**Goal of the exercise**
In the comment on speaking about experiences outside one's own, who conducted the interview with Gayatri Spivak that supplies the long quotation?

I think you make an important point. We don't want to cheapen or exploit historical or present-day suffering that we don't fully understand or respect. On the other hand, though, we don't want to end up with provincialism where people can only comment or create art on their own experiences, as if there's an absolute and unbridgeable divide between groups. I came upon this quote by post-colonial thinker/professor Gayatri Spivak recently that expands on this issue a bit. It's about white liberals commenting on "third world" issues, but speaks to the larger discussion.

“I will have an undergraduate class, let’s say a young white male student, politically-correct, who will say: ‘I am only a bourgeois white male, I can’t speak.’ In that situation - it’s peculiar, because I am in the position of power and their teacher and, on the other hand, I am not a bourgeois white male - I say to them: ‘Why not develop a certain degree of rage against the history that has written such an abject script for you that you are silenced?’ Then you begin to investigate what it is that silences you, rather than take this very determinist position-since my skin colour is this, since my sex is this, I cannot speak. […] From this position, then, I say you will of course not speak in the same way about the Third World material, but if you make it your task not only to learn what is going on there through language, through specific programmes of study, but also at the same time through a historical critique of your position as the investigating person, then you will have earned the right to criticize, you be heard. When you take the position of not doing your homework- “I will not criticize because of my accident of birth, the historical accident” - that is the much more pernicious position. In one way, you take a risk to criticize, of criticizing something which is Other - something which you used to dominate. I say that you have to take a certain risk: to say “I won’t criticize” is salving your conscience, and allowing you not to do any homework. On the other hand, if you criticize having earned the right to do so, then you are indeed taking a risk and you will probably be made welcome, and can hope to be judged with respect.”

Gayatri Spivak interviewed by Sneja Gunew. ‘Questions of Multiculturalism.’ in The Post-Colonial Critic. p. 62-3.

**Extracted information**
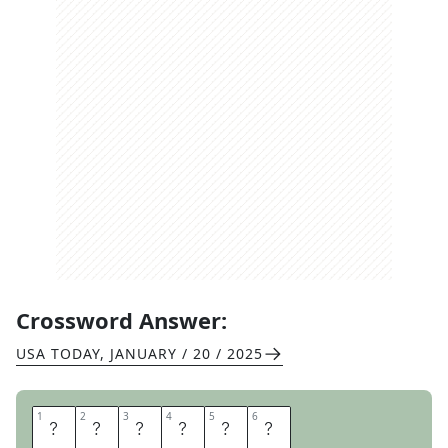
Crossword Answer:
USA TODAY
,
JANUARY / 20 / 2025
1
1
2
2
3
3
4
4
5
5
6
6
A
D
P
A
G
E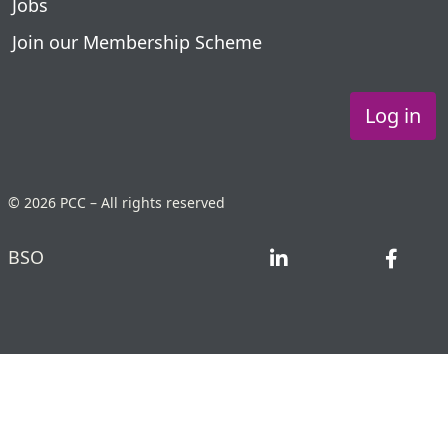
Jobs
Join our Membership Scheme
Log in
© 2026 PCC – All rights reserved
BSO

**Completed task**
Sneja Gunew